De vous comme de Yann, vous parlez d’un manque de recul.
On met toujours des trucs à soi dans un personnage, dans son caractère, son physique. On se projette. C’est vrai que Yann et moi, nous vivons peut-être la même chose dans des univers différents.
Finalement, les événements que vous racontez, la lutte des afro-américains pour leurs droits et l’égalité, et qui prennent place dans les années 60 évoquent aussi ceux que nous vivons actuellement.
Aux États-Unis, la loi a changé… mais les mentalités, peut-être pas tant que ça quand on entend les discours que peut tenir un Trump. Puis, il y a cette peur de l’autre, les problèmes communautaires…
Bon, ce n’est ni la guerre de sécession, ni la prohibition, comment êtes-vous arrivés dans les années 60?
C’était le plus évident. Nous sommes pile cinquante ans après 1965n qui a vu l’émergence de personnalités dont les noms sont encore frais dans les mémoires. Puis, c’est une date qui permet d’avancer dans l’Histoire.

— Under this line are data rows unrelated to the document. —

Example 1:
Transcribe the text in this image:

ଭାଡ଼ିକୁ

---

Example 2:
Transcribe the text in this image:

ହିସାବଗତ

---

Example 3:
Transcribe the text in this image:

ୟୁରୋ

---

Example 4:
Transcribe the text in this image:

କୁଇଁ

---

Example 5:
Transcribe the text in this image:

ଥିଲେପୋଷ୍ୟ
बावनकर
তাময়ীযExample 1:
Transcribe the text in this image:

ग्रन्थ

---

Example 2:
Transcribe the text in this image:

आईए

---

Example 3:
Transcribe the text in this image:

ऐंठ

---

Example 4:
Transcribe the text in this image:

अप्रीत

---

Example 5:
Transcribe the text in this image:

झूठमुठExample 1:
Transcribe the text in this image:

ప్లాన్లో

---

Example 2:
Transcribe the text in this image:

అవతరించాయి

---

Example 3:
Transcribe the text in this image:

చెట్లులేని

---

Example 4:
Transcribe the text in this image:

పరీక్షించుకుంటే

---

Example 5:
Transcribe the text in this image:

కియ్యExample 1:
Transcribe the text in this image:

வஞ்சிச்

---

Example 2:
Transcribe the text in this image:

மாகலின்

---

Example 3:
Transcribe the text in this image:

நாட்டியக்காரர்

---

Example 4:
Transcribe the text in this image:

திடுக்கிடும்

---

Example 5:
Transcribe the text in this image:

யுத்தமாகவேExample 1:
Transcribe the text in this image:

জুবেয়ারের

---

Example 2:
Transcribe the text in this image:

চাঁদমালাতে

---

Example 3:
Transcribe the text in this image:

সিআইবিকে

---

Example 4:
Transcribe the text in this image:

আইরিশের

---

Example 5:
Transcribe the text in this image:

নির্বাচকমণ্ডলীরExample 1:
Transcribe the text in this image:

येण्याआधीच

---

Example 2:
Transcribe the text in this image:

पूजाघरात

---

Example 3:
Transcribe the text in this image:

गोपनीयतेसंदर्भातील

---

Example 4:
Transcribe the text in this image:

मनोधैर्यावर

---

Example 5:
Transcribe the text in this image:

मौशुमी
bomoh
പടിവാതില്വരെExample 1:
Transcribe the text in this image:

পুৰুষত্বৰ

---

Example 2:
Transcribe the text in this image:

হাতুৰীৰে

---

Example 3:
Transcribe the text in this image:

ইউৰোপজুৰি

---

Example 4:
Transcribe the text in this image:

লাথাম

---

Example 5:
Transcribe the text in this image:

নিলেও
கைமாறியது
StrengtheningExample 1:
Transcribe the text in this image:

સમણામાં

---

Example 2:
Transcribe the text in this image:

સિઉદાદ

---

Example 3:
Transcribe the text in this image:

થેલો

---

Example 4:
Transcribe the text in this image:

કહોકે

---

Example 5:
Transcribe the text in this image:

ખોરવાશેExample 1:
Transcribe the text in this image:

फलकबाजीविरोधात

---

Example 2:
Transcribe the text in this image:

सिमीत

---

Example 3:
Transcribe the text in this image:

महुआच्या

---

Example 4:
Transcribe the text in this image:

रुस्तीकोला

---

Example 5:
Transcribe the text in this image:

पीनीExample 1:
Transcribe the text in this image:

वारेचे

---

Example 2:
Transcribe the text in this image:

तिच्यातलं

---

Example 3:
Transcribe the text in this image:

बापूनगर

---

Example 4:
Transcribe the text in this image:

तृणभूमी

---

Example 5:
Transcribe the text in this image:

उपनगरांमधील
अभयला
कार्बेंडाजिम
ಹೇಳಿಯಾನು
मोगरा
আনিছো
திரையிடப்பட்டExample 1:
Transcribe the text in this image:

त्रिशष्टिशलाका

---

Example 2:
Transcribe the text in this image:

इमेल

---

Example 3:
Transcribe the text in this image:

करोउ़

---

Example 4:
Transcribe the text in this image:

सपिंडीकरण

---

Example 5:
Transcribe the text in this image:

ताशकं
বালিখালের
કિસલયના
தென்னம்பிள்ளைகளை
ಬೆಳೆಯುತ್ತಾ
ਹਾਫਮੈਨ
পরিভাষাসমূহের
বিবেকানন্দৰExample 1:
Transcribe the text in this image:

Et forcément, il y a des moments iconiques. Comme cette marche ralliant Selma à Montgomery. Obama a été le premier Président à la refaire.
Un grand moment de la création de cet album?

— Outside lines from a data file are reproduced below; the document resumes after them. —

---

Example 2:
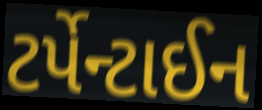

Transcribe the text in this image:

ટર્પેન્ટાઈન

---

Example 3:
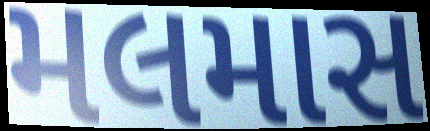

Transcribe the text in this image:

મલમાસ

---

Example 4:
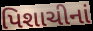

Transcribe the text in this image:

પિશાચીનાં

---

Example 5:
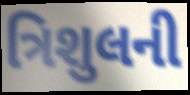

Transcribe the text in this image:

ત્રિશુલની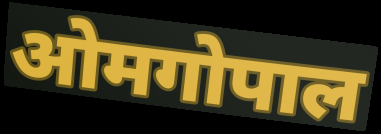
ओमगोपाल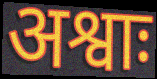
अश्वाः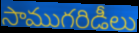
సాముగరిడీలుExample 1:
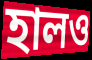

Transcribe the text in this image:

হালও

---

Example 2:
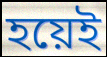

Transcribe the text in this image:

হয়েই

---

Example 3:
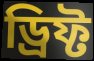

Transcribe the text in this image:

ড্রিফ্ট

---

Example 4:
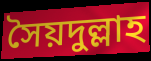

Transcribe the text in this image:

সৈয়দুল্লাহ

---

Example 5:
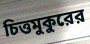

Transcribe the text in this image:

চিত্তমুকুরেরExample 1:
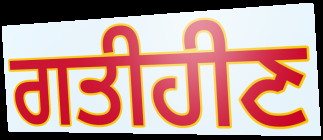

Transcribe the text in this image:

ਗਤੀਹੀਣ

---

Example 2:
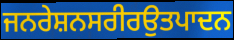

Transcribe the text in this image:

ਜਨਰੇਸ਼ਨਸਰੀਰਉਤਪਾਦਨ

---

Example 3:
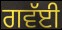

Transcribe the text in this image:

ਗਵੱਈ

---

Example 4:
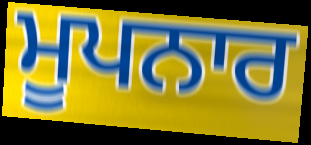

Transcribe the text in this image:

ਮੂਪਨਾਰ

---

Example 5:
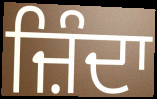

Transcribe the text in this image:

ਜ਼ਿੰਦਾ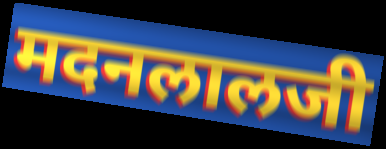
मदनलालजीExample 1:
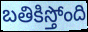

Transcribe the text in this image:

బతికిస్తోంది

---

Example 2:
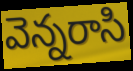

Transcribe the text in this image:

వెన్నరాసి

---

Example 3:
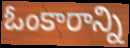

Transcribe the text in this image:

ఓంకారాన్ని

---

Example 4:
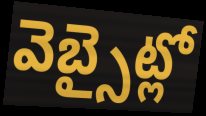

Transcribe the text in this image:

వెబ్సైట్లో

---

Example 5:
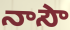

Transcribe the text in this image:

నాసౌ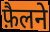
फ़ैलनेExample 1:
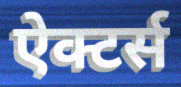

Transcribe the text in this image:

ऐक्टर्स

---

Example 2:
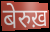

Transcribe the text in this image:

बेरुख़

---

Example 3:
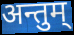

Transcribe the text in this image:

अन्तुम्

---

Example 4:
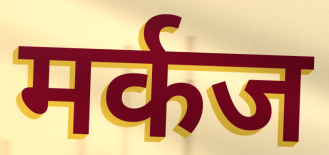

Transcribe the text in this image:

मर्कज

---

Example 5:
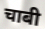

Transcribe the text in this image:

चाबी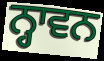
ਨ੍ਹਾਵਨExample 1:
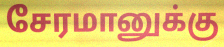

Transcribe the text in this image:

சேரமானுக்கு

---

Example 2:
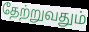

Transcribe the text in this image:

தேற்றுவதும்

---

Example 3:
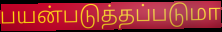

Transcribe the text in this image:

பயன்படுத்தப்படுமா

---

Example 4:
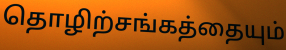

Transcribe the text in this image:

தொழிற்சங்கத்தையும்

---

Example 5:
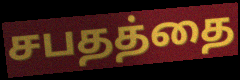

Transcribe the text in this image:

சபதத்தைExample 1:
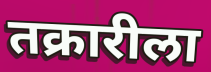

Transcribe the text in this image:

तक्रारीला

À vrai dire, l’événement incroyable, fut d’être contacté par Dargaud. Après, voir mon album en vitrine, dans les étalages, en librairie, ça m’a fait plaisir mais pas plus que ça. Je l’ai tellement vu cet album, je ne peux plus le voir, mes erreurs me sautent aux yeux. (Rires) Mais il y a deux ans, comment aurais-je pu penser que des gens viendraient à moi avec mon album pour une dédicace. D’ailleurs, pour tout dire, je me suis un peu entraîné pour les dédicaces.
Je n’ai donc pas à me plaindre. À part un gros succès, que demander de plus?

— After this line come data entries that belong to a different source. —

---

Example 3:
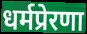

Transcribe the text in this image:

धर्मप्रेरणा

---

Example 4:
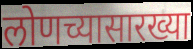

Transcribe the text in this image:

लोणच्यासारख्या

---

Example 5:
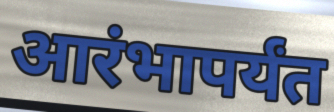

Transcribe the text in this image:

आरंभापर्यंत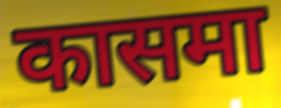
कासमा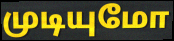
முடியுமோ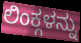
ಲಿಂಕ್ಗಳನ್ನು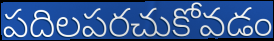
పదిలపరచుకోవడం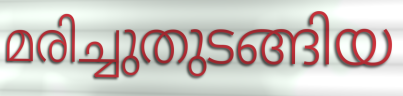
മരിച്ചുതുടങ്ങിയ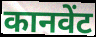
कानवेंट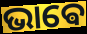
ଭାଵେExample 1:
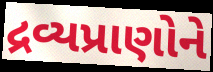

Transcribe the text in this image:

દ્રવ્યપ્રાણોને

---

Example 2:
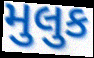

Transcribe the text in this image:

મુલુક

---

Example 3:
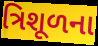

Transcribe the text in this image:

ત્રિશૂળના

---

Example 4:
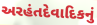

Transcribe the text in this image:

અરહંતદેવાદિકનું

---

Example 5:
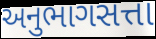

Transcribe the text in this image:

અનુભાગસત્તા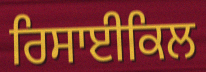
ਰਿਸਾਈਕਿਲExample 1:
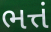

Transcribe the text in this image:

ભત્તં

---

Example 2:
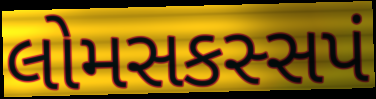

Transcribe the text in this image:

લોમસકસ્સપં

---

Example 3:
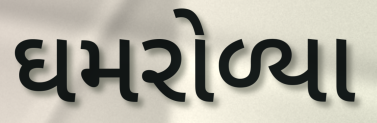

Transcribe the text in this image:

ઘમરોળ્યા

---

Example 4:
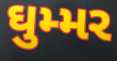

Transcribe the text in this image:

ઘુમ્મર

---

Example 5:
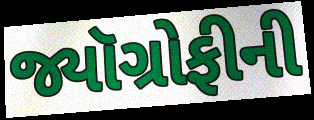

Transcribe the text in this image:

જ્યૉગ્રોફીનીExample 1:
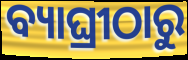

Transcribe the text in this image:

ବ୍ୟାଘ୍ରୀଠାରୁ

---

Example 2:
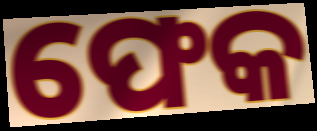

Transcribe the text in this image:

ଫେକ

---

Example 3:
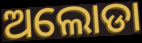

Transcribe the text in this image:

ଅଲୋଡା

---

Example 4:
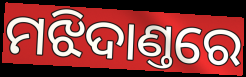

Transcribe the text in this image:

ମଝିଦାଣ୍ତରେ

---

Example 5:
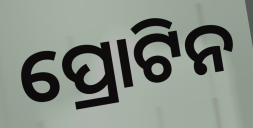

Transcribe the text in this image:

ପ୍ରୋଟିନ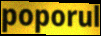
poporul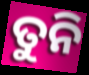
ତୁନିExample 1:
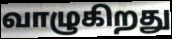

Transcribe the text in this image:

வாழுகிறது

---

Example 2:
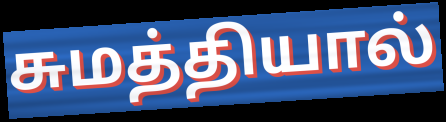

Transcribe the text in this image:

சுமத்தியால்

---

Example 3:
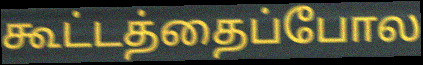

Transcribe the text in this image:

கூட்டத்தைப்போல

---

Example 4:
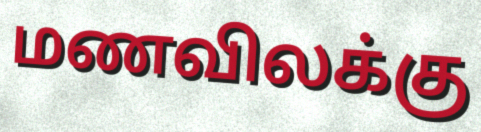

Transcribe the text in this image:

©Garreta/Granier/Toussaint
La suite, vous en serez aux manettes également?
Oui! C’est vrai que beaucoup d’éditeurs font des séries concept où des auteurs différents se relaient album après album. Ici, non, ce fut clair tout de suite qu’on garderait la même équipe. C’est une série chronologique, des personnages qui apparaissent dans ce premier tome reviendront. Avec la possibilité de voyager dans des pays partout dans le monde, et notamment l’Afrique, grande oublié de bien des séries. Il s’agit de bien choisir les thèmes, pour qu’ils ne soient pas trop évidents non plus. L’idée, c’est d’entrer dans l’Histoire par la petit porte. Bon, c’est vrai notre journaliste a beaucoup de chance, mais n’est-ce pas son boulot d’être toujours dans le coup?
La suite de l’histoire est en marche © Toussaint
Notre série permettra aussi d’explorer des registres différents. Pourquoi d’ailleurs ne pas évoquer la manière dont notre journaliste fait ses compte-rendus journalistiques ? Nous avons des idées pour cinq tomes et ils pourront se lire indépendamment. Ah oui, Yann et les personnages qui gravitent autour de lui… vieilliront.
Le deuxième tome?
Le scénario est presque fini et j’ai réalisé dix planches. Notre journaliste en herbe va se retrouver en 1967, en avril à Cuba puis en Bolivie. Il y suivra les derniers jours du Che. D’autres personnages historiques apparaîtront. Nous avons pris des contacts avec des journalistes qui étaient sur place au moment des faits. Dans ce tome, il y aura plus de grands espaces, de la nature, on y parlera un peu du Vietnam, des hippies.